### Source material:
++++++++++
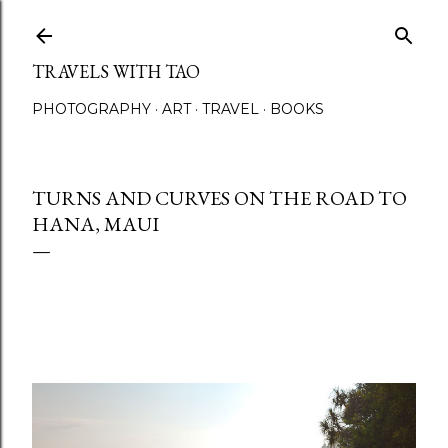
Skip to main content
TRAVELS WITH TAO
PHOTOGRAPHY
ART
TRAVEL
BOOKS
TURNS AND CURVES ON THE ROAD TO
HANA, MAUI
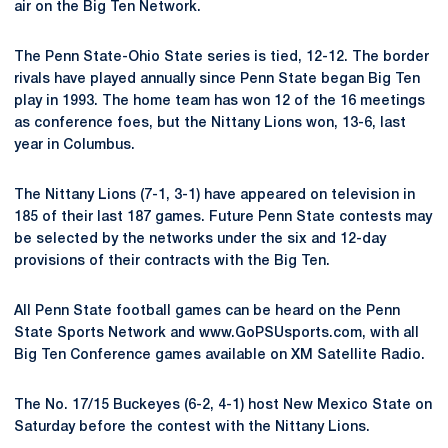
air on the Big Ten Network.
The Penn State-Ohio State series is tied, 12-12. The border
rivals have played annually since Penn State began Big Ten
play in 1993. The home team has won 12 of the 16 meetings
as conference foes, but the Nittany Lions won, 13-6, last
year in Columbus.
The Nittany Lions (7-1, 3-1) have appeared on television in
185 of their last 187 games. Future Penn State contests may
be selected by the networks under the six and 12-day
provisions of their contracts with the Big Ten.
All Penn State football games can be heard on the Penn
State Sports Network and www.GoPSUsports.com, with all
Big Ten Conference games available on XM Satellite Radio.
The No. 17/15 Buckeyes (6-2, 4-1) host New Mexico State on
Saturday before the contest with the Nittany Lions.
++++++++++
Write out exactly the lines between the start of the data and the line with "year in Columbus.", including both, but none of the pictures.

### Task response:
Skip to main content
TRAVELS WITH TAO
PHOTOGRAPHY
ART
TRAVEL
BOOKS
TURNS AND CURVES ON THE ROAD TO
HANA, MAUI
air on the Big Ten Network.
The Penn State-Ohio State series is tied, 12-12. The border
rivals have played annually since Penn State began Big Ten
play in 1993. The home team has won 12 of the 16 meetings
as conference foes, but the Nittany Lions won, 13-6, last
year in Columbus.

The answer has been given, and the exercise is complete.